— Text provided —
+-------+

The Bethel Hospital in Norwich, founded by Mary Chapman, was opened in 1713 and was the first purpose-built asylum in the country. In 1712, the site, a 'wast peece of ground,' in Committee Street ( later re-named Bethel Street, because of the hospital) near to St. Peter Mancroft Church, had been leased to Mary Chapman for one thousand years at a peppercorn rent. Carpenter Richard Starling and mason Edward Freeman were contracted to build the hospital, at a total cost of £314 2s. 6d. The original building faced south, with two wings, and was best viewed from the garden at the back. From 1713 to 1814 (when the local county asylum was opened), the Bethel was the sole public facility for the mad or insane in Norwich. There were alterations and additions to the building in 1807 and Edward Boardman remodeled the Bethel Street front in 1899. An inscription on the re-positioned foundation stone reads,
'This house was built for the benefit of distrest Lunaticks Ano Dom. 1713 and is not to be alienated or employed to any other use or purpose whatsoever. Tis also requir'd that the Master, who shall be chosen from time to time, be a Man that lives in the Fear of God and sets up true protestant Religion in his Family and will have a due Regard as well to souls as bodies as those that are under his care.'
Mary Chapman (1647-1724), founder of the Bethel, was the daughter of John Mann, an alderman of Norwich. In 1682, she married Samuel Chapman, the rector of Thorpe. Samuel died in 1700. The Bethel was the charitable idea of Mary and her husband, both of whom had immediate experience of lunacy in their own families. They wished to establish a building for the habitation of 'poor lunatics, and not for natural born fools or idiots.' Before 1700, the insane were rarely locked up in madhouses. England's only public madhouse, Bethlehem Hospital, in London, housed little more than a hundred lunatics.
After Mary's death in 1724 her will, dated 1717, changed the private institution into an independent public trust managed by committee and regulated by specific instructions within the will. For its endowment she settled all her personal estate on seven trustees giving to them the sole power and management of 'this asylum for as many distressed lunatics as the revenues will afford, the city of Norwich always to have preference.' The hospital trust was at first, virtually alone in attempting to treat forms of mental illness or disorder in a period when sufferers were frequently de-humanised and incarcerated. For the patients, there was 'care, maintenance and relief of them for clothes, food and physick, and all other necessaries.' They were also given facilities for recreation and worship.

+-------+

— Task directions —
Continue the text on the Bethel Hospital in Norwich, picking up after its last sentence. The entries after this point come from a different source.

+-------+

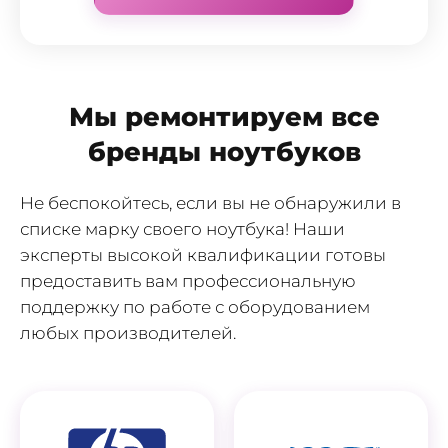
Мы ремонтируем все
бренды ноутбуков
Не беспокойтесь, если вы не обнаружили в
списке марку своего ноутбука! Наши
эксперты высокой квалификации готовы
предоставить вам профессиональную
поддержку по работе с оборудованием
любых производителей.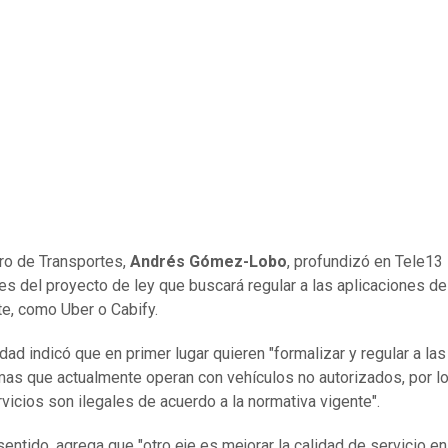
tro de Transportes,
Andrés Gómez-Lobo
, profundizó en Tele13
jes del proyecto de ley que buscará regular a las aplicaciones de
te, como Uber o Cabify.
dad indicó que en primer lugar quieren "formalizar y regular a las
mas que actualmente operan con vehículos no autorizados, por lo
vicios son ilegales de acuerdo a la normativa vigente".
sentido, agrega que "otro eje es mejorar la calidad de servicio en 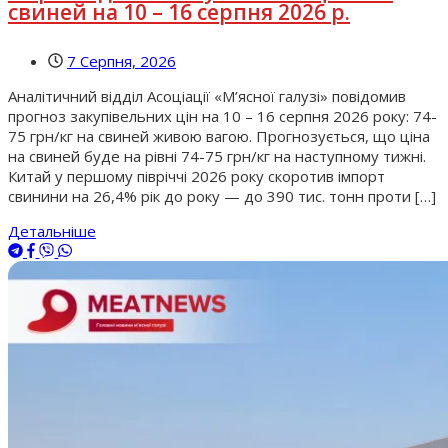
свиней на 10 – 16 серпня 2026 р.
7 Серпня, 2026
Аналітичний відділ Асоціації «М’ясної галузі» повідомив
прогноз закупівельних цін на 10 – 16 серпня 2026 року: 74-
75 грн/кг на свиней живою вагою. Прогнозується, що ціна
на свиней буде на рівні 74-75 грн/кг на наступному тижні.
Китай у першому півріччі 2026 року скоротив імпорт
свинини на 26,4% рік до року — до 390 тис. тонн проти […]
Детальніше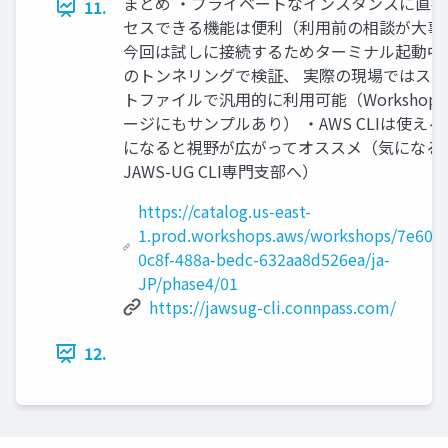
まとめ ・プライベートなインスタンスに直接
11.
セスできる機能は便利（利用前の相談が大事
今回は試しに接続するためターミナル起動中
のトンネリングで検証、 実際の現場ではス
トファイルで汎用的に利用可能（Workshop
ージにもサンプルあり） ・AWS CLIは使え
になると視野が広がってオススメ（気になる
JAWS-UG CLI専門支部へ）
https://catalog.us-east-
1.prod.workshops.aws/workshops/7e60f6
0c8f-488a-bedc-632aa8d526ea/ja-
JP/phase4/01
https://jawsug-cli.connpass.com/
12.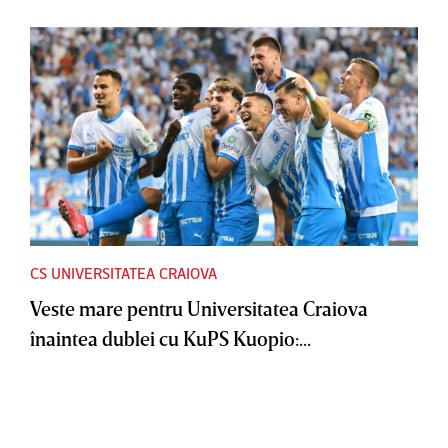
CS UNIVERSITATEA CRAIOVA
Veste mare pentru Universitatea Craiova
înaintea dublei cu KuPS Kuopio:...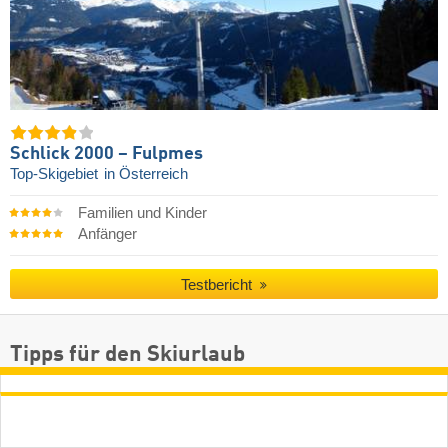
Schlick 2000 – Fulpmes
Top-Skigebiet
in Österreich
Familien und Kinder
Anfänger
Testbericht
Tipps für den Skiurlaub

+-------+

— Result of this task —
The patients were to be protected against 'exploitation, fire, self-injury or assault, excessive physical restraint and escape. The rules and orders reflected a humane attitude to the mad but at the same time, for example in 1743, when there were twenty-five residents on average, an inventory included five pairs of handcuffs, ten padlocks and two chairs and staples. In 1758, three strait waistcoats for 'disorderly lunatics' were ordered. No records of restraint exist although it seems that restraint was a part of eighteenth-century therapeutic wisdom.
Between 1760 and 1880, records suggest that one third of the inmates were pronounced cured or relieved, although over the first half of the nineteenth century the average stay of those who died in the Bethel was fourteen years. In 1845, White's Directory records that 'the hospital has accommodations for 70 patients, of whom about 35 are free, and small weekly sums, varying from 3s. to 8s. are paid for each of the others by their friends or parishes.
In 1931 there were 128 people in the Bethel Hospital. The Bethel had survived as a product of local wealth, position, politics and religion. After the Second World War, with the introduction of the 1948 National Health Service, the Bethel became an annexe to Hellesdon Hospital, Norwich. The Bethel housed 122 patients in 1960 and in the Hospital Plan of 1962; the Bethel was stated to be:
''the oldest surviving hospital in the country specifically founded for the care of the mentally ill and currently the oldest building in the U.K. to have been in continuous psychiatric use.'
In 1974 the In-Patient facilities were closed and the Bethel became an Out-Patient Unit for disturbed children. By 1995 the hospital had been shut and discussions were underway for the conversion of the building. At the time of writing (2007), the western wing has been converted for residential use and the eastern block has still to be completely re-developed.
Mary Chapman is buried in the churchyard of Thorpe St. Andrew's church.
Winston, M, 'The Bethel at Norwich: an eighteenth-century hospital for lunatics,' Medical History, January, No 38, (1), 1994, pp. 27-51.